*** Opening of Provided data ***

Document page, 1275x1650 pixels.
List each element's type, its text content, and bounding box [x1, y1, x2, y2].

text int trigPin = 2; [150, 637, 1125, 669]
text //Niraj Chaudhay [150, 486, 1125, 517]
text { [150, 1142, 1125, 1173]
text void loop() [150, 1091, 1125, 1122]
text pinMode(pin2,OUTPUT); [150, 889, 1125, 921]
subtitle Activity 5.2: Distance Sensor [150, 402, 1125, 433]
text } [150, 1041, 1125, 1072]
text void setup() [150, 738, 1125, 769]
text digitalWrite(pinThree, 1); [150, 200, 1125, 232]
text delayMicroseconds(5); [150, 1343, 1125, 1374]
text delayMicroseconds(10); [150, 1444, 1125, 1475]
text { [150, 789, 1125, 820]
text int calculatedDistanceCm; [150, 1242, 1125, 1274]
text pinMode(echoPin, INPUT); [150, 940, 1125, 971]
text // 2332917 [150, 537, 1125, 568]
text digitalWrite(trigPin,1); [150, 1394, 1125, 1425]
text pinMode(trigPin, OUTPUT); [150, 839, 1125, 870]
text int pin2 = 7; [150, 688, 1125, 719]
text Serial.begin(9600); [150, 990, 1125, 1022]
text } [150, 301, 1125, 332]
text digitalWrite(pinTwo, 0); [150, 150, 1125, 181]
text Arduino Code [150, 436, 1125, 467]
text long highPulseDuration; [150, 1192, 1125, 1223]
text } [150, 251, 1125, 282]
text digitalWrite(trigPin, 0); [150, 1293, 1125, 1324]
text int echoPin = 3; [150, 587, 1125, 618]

*** Close of Provided data ***

Goal of the exercise: Using the records above, select and copy every line that has the word "void".

Task result:
text void loop() [150, 1091, 1125, 1122]
text void setup() [150, 738, 1125, 769]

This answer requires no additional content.